- Opening Delimiter -
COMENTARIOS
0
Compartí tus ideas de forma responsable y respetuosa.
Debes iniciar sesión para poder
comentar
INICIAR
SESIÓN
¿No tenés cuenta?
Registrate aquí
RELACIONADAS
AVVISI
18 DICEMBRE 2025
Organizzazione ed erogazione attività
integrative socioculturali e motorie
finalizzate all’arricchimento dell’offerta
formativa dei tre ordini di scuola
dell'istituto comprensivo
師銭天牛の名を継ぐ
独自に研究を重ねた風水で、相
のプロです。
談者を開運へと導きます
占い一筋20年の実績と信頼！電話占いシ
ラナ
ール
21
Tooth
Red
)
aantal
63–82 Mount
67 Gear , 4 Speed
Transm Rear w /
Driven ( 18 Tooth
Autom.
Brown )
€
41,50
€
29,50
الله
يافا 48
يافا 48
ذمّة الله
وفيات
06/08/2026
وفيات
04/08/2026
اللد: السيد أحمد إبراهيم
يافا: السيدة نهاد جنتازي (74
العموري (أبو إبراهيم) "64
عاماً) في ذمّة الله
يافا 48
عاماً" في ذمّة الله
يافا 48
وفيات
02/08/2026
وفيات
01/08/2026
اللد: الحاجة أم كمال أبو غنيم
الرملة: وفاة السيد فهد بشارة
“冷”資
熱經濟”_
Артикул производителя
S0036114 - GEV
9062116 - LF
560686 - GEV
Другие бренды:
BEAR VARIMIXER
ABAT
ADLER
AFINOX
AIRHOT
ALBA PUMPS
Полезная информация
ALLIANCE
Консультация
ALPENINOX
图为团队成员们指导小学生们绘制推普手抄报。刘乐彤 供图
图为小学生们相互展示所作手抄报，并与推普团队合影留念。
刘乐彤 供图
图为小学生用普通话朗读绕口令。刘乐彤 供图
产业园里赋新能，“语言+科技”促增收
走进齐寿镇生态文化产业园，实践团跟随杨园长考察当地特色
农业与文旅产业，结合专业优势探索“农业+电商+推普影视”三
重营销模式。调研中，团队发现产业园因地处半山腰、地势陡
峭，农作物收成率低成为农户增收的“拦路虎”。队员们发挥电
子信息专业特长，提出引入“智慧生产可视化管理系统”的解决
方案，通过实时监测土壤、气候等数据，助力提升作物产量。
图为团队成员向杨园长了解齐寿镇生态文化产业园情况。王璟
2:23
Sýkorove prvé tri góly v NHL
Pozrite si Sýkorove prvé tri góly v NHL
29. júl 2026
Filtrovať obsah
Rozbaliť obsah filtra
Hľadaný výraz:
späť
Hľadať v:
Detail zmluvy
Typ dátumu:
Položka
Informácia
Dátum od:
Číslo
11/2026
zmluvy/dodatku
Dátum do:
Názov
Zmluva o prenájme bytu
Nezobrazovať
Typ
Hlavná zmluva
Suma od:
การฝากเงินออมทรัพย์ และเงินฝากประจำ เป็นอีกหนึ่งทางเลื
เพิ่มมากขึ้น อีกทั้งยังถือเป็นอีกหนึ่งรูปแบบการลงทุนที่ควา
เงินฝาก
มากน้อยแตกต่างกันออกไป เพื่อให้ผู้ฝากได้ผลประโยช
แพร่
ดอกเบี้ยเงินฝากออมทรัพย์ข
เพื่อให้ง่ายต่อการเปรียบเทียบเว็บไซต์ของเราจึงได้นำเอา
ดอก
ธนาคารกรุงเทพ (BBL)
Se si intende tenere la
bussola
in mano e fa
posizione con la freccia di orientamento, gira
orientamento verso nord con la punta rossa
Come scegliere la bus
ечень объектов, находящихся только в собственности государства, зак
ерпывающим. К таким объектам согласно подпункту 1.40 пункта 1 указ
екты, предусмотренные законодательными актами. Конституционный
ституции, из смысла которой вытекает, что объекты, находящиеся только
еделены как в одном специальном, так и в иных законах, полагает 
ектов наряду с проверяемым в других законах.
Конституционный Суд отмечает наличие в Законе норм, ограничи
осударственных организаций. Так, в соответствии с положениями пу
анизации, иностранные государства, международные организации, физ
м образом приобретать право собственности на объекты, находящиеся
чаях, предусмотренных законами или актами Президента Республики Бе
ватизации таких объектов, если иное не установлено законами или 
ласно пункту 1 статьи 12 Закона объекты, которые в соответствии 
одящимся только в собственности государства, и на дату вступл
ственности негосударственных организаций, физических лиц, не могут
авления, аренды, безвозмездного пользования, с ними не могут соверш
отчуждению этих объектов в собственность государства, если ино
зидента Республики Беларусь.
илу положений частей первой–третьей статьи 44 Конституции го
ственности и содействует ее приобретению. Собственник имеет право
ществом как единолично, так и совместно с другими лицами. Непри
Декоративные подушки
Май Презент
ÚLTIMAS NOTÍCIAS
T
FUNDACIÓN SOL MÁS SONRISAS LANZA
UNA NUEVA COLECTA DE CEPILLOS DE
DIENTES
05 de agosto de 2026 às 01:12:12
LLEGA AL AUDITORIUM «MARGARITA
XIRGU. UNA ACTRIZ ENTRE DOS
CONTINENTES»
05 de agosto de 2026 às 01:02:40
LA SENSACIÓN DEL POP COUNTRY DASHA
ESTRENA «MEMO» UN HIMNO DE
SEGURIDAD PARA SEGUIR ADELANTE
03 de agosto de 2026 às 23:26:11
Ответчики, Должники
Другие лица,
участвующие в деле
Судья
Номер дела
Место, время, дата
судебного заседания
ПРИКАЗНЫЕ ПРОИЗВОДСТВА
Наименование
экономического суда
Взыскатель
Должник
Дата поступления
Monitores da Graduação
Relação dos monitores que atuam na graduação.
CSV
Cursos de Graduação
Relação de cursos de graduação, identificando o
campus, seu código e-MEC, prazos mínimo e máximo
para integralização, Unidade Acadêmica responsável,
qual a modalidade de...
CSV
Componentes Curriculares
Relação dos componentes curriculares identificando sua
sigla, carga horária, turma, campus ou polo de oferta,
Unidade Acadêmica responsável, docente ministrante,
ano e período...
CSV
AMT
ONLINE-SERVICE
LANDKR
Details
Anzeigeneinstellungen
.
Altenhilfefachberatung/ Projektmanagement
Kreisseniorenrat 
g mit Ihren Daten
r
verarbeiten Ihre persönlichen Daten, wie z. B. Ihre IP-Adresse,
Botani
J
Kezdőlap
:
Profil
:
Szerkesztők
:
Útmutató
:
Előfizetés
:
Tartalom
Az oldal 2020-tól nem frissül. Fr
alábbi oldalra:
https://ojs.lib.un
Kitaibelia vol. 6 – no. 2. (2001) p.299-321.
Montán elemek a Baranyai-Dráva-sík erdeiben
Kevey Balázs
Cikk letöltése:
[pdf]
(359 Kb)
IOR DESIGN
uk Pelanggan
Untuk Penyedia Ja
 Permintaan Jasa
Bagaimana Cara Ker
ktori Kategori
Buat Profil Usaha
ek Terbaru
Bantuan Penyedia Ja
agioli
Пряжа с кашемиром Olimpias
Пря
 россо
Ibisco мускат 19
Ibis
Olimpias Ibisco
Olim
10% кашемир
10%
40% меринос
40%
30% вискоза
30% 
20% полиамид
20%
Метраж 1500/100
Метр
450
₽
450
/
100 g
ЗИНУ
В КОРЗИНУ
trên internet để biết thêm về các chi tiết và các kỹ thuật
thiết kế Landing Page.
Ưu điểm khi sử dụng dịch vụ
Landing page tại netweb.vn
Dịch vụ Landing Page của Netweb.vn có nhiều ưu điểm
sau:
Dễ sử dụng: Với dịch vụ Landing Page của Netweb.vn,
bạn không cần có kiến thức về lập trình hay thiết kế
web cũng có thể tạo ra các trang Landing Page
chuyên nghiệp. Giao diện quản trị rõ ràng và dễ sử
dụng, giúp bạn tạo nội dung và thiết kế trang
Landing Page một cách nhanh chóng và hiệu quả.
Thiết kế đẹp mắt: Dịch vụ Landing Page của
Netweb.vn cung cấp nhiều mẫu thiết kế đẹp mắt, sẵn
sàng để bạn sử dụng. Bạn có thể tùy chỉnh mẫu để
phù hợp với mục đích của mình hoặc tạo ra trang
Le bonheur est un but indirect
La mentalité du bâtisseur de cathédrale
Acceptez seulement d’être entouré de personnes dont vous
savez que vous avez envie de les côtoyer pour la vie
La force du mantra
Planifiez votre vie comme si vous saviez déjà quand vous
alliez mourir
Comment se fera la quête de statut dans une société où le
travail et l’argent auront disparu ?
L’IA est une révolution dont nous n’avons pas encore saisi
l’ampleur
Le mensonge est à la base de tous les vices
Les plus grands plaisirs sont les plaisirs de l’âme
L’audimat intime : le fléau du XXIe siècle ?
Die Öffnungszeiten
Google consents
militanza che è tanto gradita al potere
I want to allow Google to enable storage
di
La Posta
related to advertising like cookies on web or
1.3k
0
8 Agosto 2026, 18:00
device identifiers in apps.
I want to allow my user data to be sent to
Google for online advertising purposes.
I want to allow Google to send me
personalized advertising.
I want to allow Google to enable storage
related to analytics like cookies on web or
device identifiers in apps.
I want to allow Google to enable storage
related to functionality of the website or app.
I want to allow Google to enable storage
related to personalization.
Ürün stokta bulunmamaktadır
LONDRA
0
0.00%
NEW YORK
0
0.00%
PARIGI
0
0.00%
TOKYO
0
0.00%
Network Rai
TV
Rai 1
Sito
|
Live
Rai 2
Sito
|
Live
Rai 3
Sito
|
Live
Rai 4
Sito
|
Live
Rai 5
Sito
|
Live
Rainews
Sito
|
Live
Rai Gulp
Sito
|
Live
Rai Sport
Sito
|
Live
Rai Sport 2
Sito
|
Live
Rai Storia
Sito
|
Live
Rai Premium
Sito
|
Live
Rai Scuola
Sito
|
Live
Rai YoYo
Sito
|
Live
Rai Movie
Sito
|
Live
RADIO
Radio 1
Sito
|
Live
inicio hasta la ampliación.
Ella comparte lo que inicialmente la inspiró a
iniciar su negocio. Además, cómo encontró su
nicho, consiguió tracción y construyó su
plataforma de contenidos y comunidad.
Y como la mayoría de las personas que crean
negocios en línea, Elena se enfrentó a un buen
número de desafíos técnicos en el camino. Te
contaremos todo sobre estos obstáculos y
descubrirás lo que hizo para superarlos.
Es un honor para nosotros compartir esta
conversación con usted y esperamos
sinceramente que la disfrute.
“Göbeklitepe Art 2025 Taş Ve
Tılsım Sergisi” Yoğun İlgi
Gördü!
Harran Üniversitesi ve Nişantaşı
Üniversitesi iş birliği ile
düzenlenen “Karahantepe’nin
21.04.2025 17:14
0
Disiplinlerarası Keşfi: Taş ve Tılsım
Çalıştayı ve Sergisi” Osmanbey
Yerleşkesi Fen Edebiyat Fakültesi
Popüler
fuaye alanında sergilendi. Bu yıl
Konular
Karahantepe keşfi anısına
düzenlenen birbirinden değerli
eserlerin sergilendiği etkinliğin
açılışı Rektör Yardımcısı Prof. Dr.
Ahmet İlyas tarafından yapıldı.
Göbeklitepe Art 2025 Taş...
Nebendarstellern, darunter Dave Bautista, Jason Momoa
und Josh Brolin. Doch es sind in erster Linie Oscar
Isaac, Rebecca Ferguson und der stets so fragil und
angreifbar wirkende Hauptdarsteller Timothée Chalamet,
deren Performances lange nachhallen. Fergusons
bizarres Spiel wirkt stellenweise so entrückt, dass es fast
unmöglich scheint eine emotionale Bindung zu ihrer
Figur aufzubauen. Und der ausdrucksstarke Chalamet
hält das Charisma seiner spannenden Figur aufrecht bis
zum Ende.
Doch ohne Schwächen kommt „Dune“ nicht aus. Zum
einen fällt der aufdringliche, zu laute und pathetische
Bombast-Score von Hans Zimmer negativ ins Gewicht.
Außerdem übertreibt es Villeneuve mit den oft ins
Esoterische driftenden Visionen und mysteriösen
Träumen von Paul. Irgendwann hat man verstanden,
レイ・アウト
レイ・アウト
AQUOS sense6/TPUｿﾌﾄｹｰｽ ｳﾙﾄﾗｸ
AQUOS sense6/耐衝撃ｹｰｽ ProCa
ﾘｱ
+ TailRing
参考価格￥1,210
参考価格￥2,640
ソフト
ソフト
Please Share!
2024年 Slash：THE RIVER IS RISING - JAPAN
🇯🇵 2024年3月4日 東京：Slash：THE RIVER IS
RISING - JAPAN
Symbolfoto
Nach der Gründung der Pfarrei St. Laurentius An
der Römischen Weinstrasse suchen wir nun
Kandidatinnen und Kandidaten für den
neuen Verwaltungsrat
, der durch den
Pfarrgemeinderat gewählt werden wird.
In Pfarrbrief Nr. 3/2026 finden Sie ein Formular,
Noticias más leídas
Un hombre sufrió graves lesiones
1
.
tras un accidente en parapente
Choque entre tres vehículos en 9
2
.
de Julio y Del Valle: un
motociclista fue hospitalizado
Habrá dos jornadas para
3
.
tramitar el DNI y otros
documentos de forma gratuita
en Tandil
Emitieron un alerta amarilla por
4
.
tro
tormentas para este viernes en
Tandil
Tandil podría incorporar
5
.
- Closing Delimiter -
I'd like the lines above from the one with "Les plus grands" up to and including the one with "I want to allow my user data to be sent to" copied exactly, with no other lines.

Les plus grands plaisirs sont les plaisirs de l’âme
L’audimat intime : le fléau du XXIe siècle ?
Die Öffnungszeiten
Google consents
militanza che è tanto gradita al potere
I want to allow Google to enable storage
di
La Posta
related to advertising like cookies on web or
1.3k
0
8 Agosto 2026, 18:00
device identifiers in apps.
I want to allow my user data to be sent to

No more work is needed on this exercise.